■ GIVEN EXERCISE
Quote word for word the item lines below, from the line containing "pose: elev=240.3 azim=304.5" through the line containing "Dot at: (207, 294)", leaving out the pictures.

= = = =

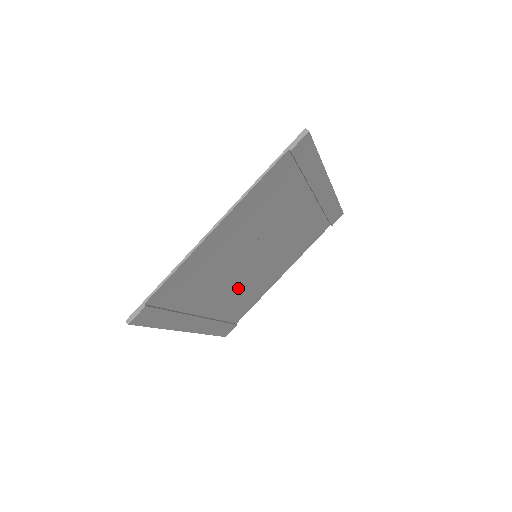
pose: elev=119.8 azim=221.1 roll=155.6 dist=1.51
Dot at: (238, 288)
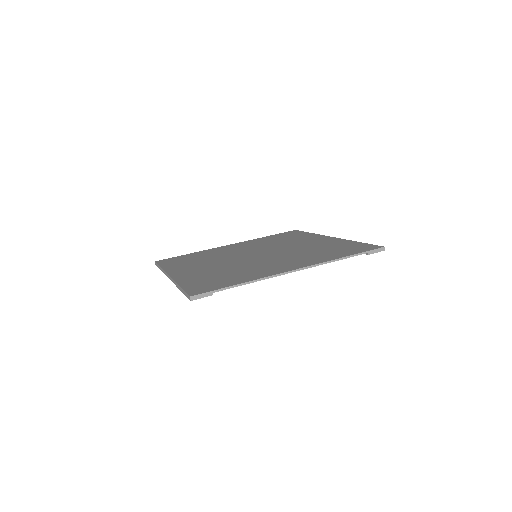
Dot at: occluded
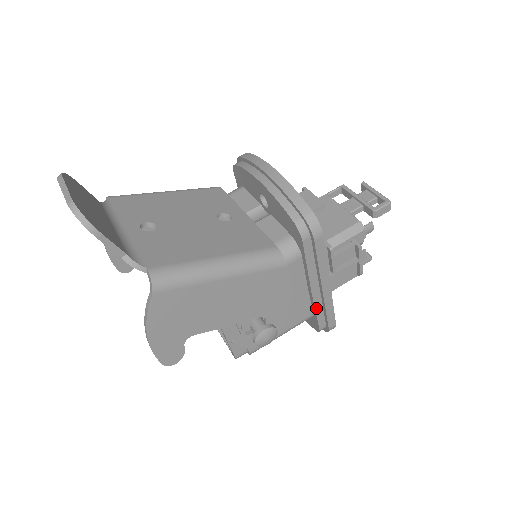
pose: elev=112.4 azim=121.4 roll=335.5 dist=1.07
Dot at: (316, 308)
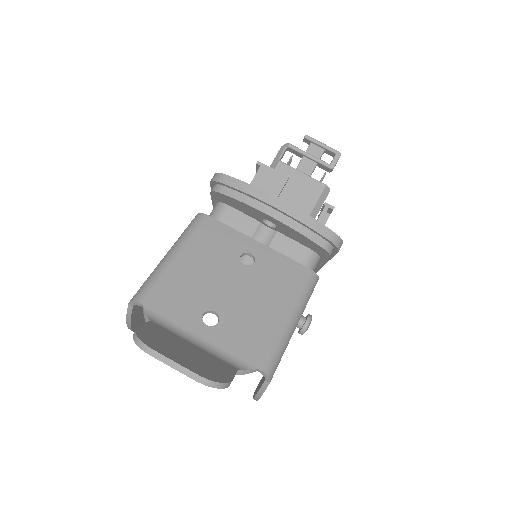
Dot at: (314, 271)
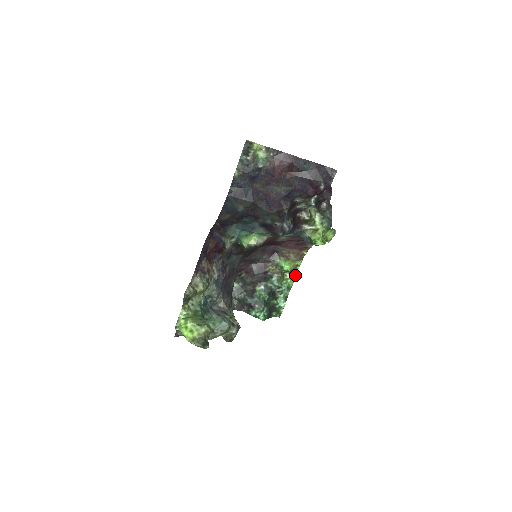
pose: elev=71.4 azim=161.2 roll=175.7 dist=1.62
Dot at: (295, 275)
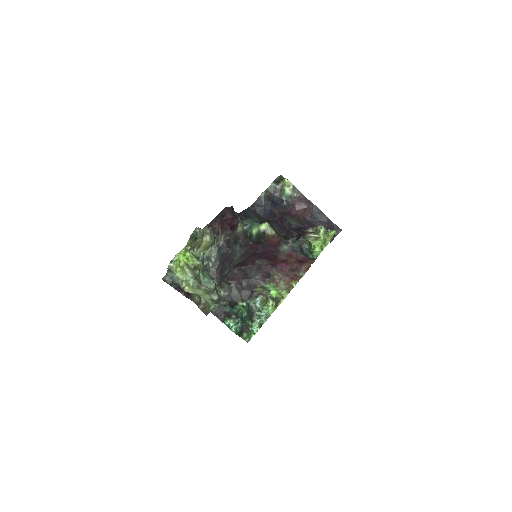
Dot at: (277, 306)
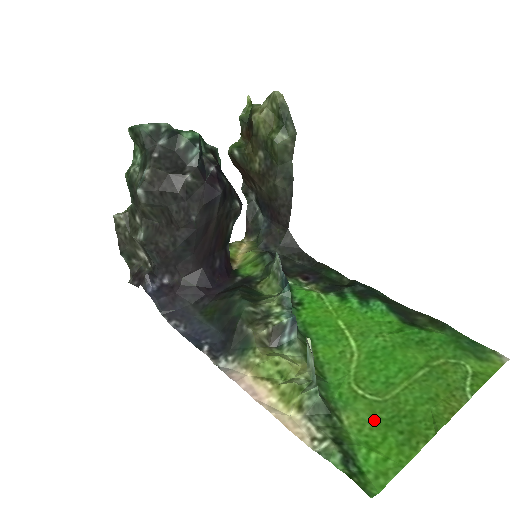
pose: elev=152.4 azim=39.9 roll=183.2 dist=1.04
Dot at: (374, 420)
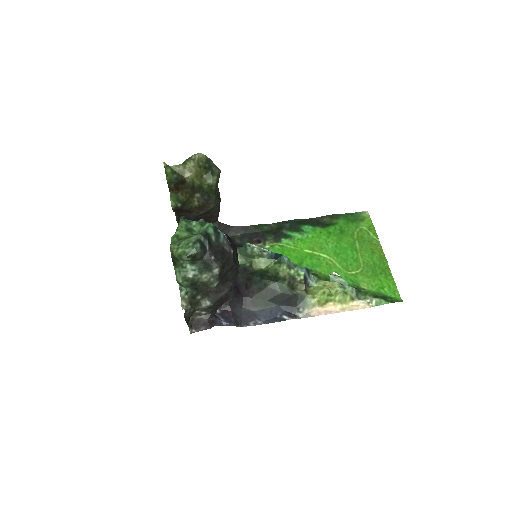
Dot at: (370, 278)
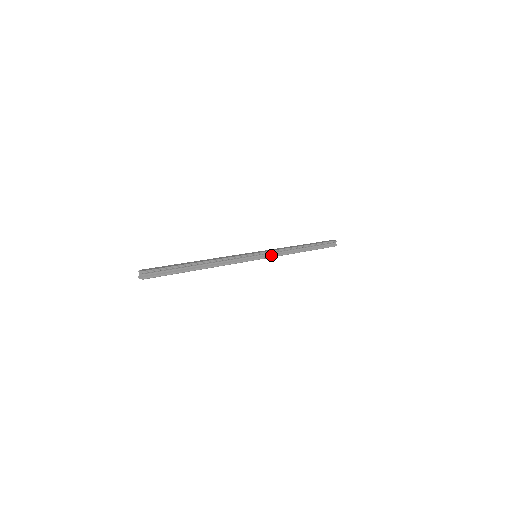
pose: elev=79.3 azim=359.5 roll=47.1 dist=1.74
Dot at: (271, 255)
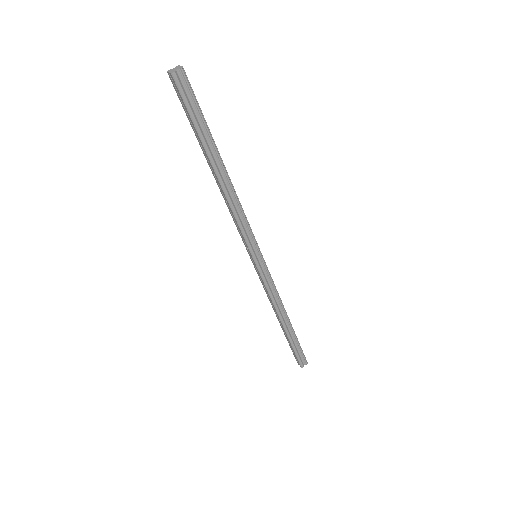
Dot at: (265, 277)
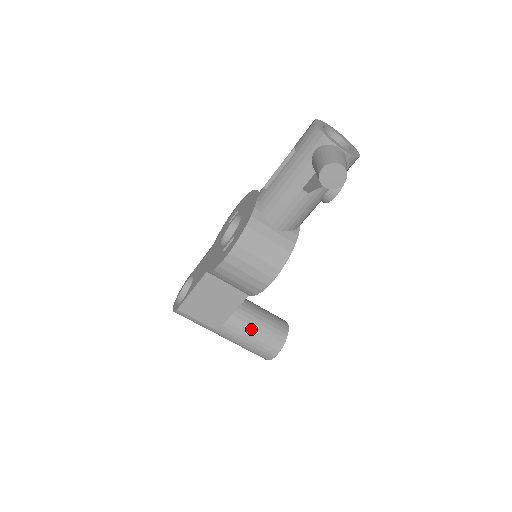
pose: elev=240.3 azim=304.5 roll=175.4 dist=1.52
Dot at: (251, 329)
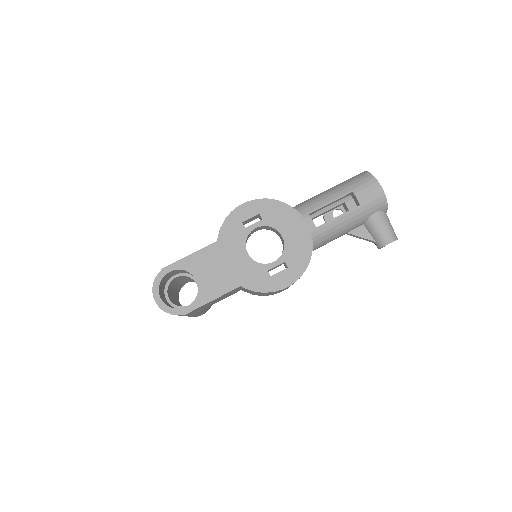
Dot at: occluded
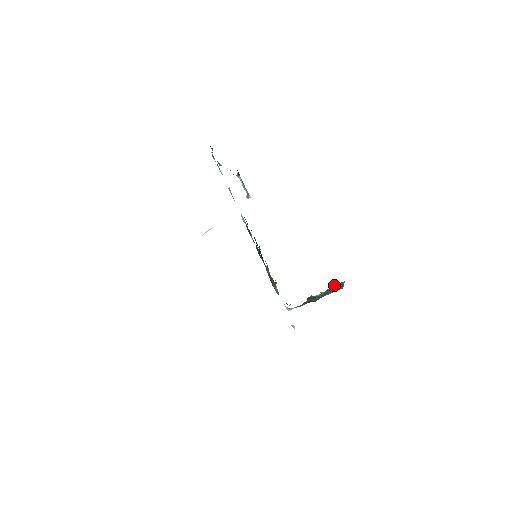
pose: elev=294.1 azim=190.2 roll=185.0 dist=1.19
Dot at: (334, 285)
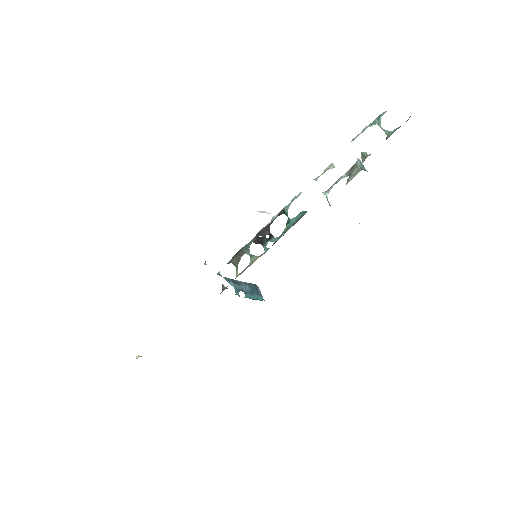
Dot at: (256, 297)
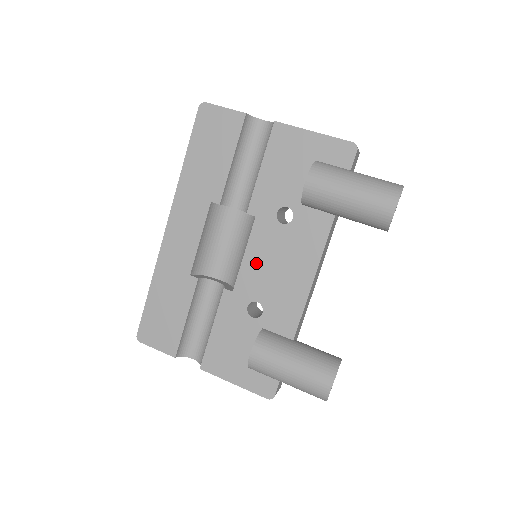
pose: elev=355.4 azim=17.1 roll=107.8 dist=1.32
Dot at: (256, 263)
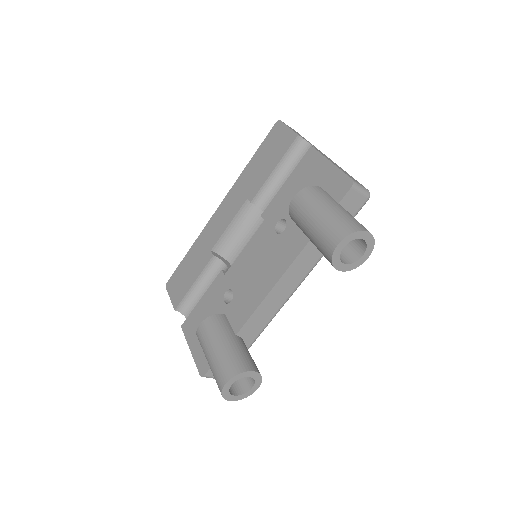
Dot at: (247, 258)
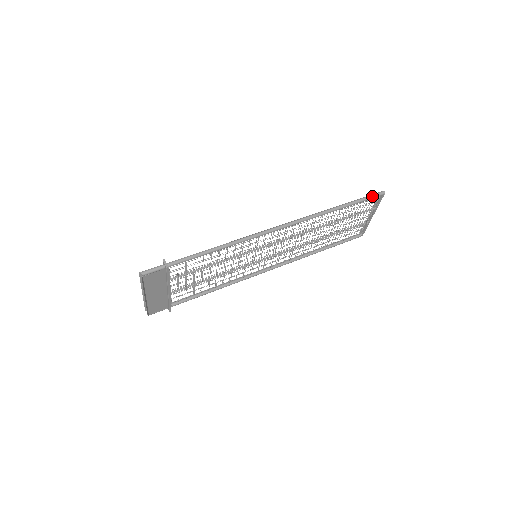
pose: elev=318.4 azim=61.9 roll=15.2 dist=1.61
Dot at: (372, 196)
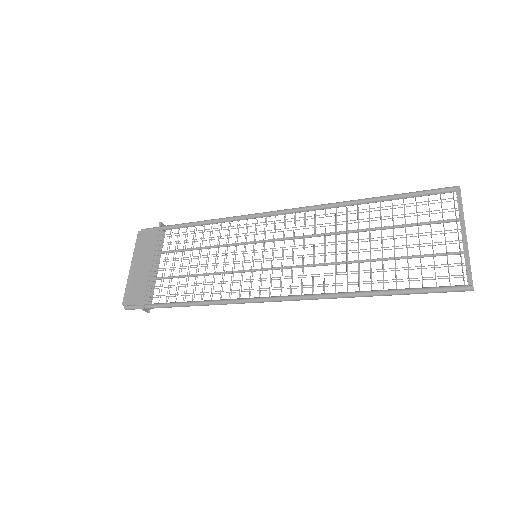
Dot at: (433, 189)
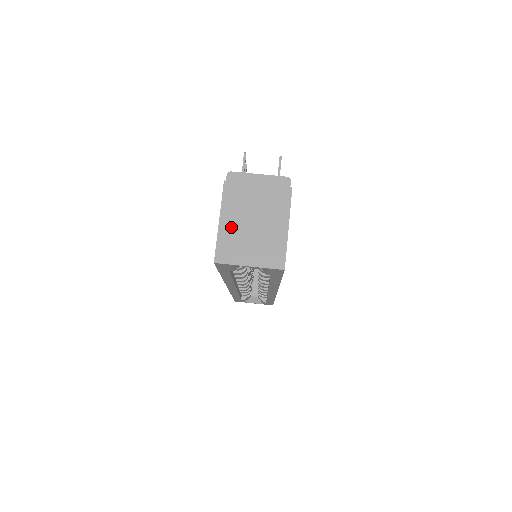
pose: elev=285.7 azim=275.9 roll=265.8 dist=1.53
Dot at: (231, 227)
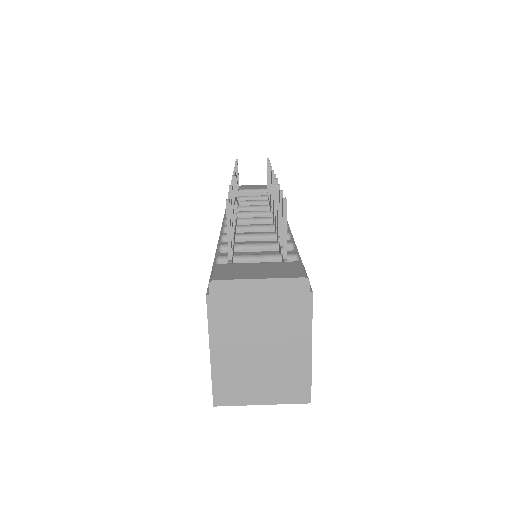
Dot at: (229, 359)
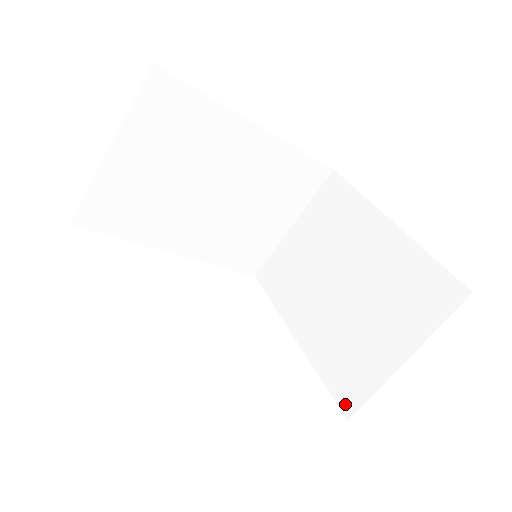
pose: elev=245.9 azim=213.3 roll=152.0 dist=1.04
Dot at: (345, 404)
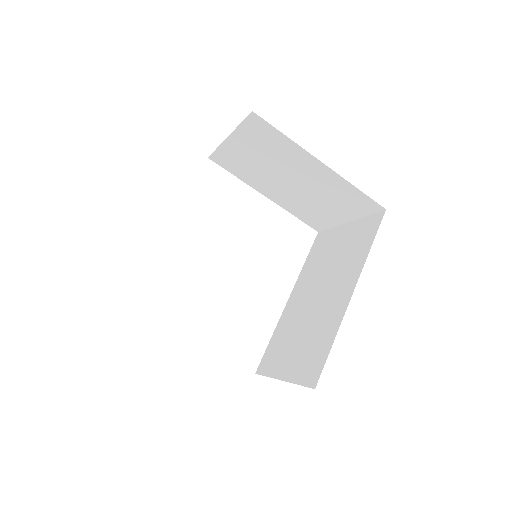
Dot at: (314, 227)
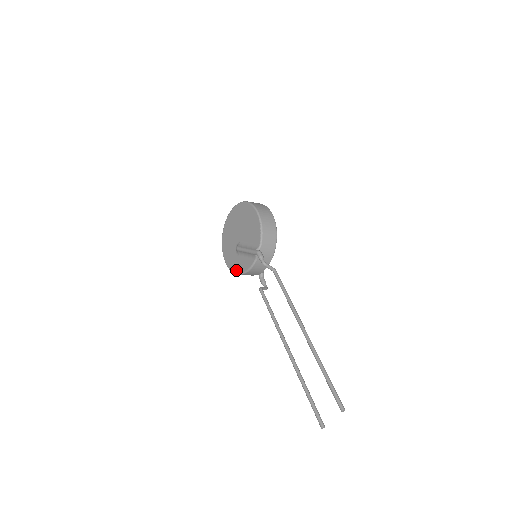
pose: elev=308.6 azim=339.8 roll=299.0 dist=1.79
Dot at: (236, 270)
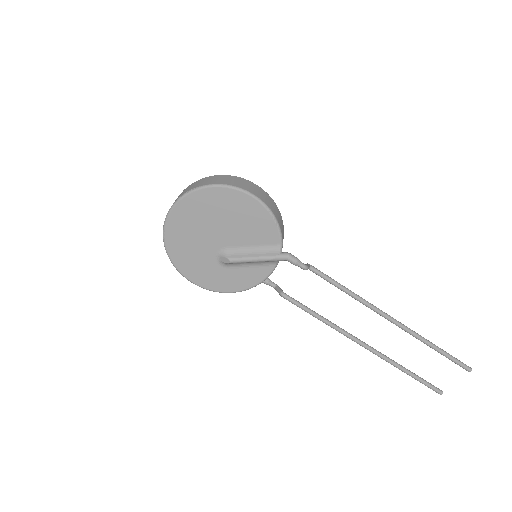
Dot at: (231, 288)
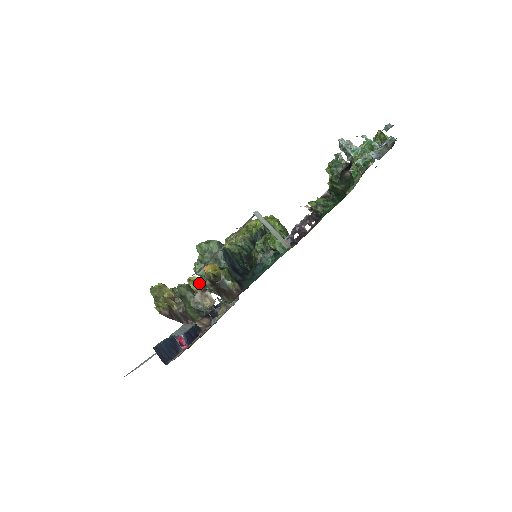
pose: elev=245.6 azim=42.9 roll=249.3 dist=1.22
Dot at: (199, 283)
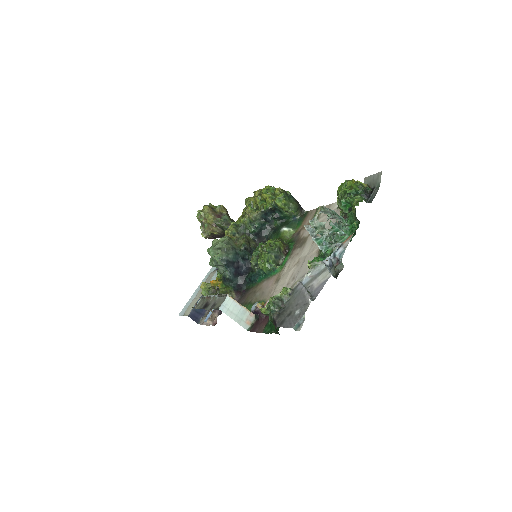
Dot at: (207, 294)
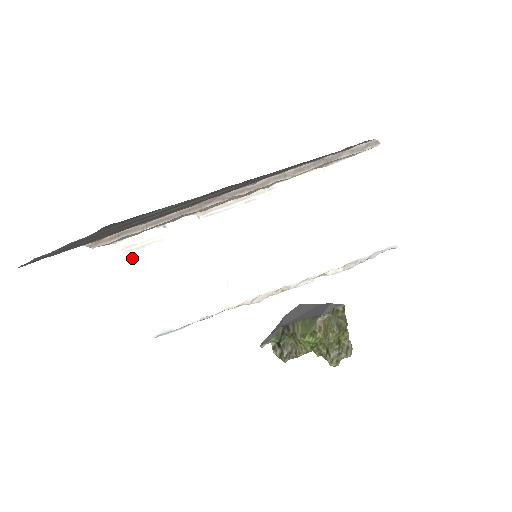
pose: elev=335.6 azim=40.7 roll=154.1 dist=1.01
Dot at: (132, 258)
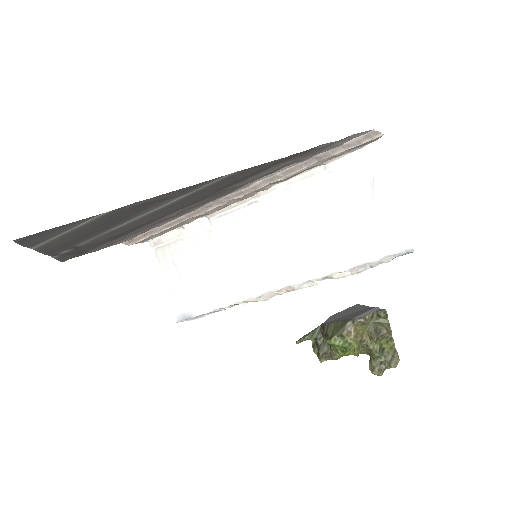
Dot at: (161, 254)
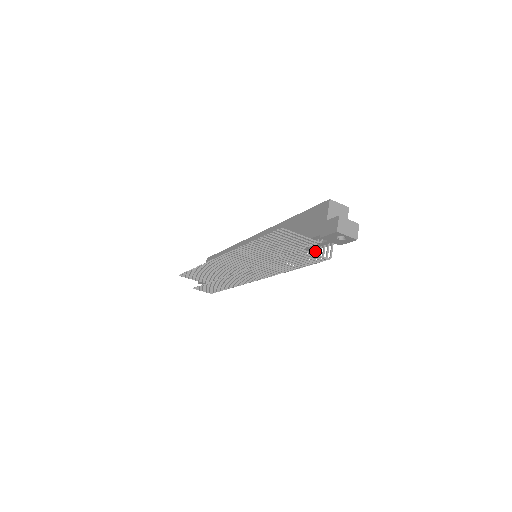
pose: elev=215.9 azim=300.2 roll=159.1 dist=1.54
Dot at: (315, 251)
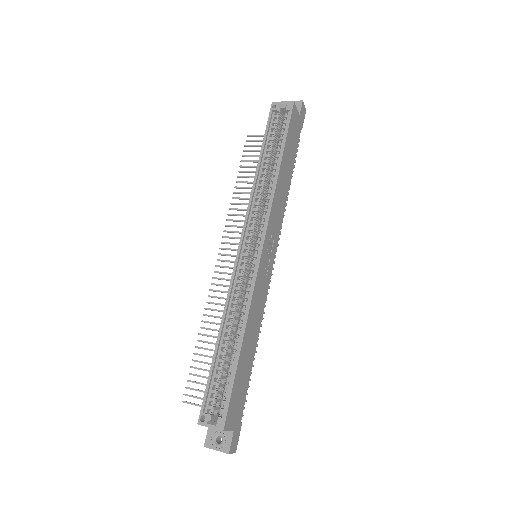
Dot at: occluded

= = = =

■ ANSWER BELOW
pose: elev=240.3 azim=304.5 roll=175.4 dist=1.52
Dot at: (251, 329)
Dot at: occluded
pose: elev=294.1 azim=190.2 roll=185.0 dist=1.19
Dot at: (334, 285)
Dot at: (256, 297)
pose: elev=355.4 azim=17.1 roll=107.8 dist=1.32
Dot at: (256, 263)
Dot at: (247, 258)
pose: elev=318.4 azim=61.9 roll=15.2 dist=1.61
Dot at: (372, 196)
Dot at: (433, 189)
pose: elev=285.7 azim=275.9 roll=265.8 dist=1.53
Dot at: (231, 227)
Dot at: (229, 359)
pose: elev=245.9 azim=213.3 roll=152.0 dist=1.04
Dot at: (345, 404)
Dot at: (314, 227)
pose: elev=308.6 azim=339.8 roll=299.0 dist=1.79
Dot at: (236, 270)
Dot at: (231, 288)
pose: elev=245.6 azim=42.9 roll=249.3 dist=1.22
Dot at: (199, 283)
Dot at: (207, 294)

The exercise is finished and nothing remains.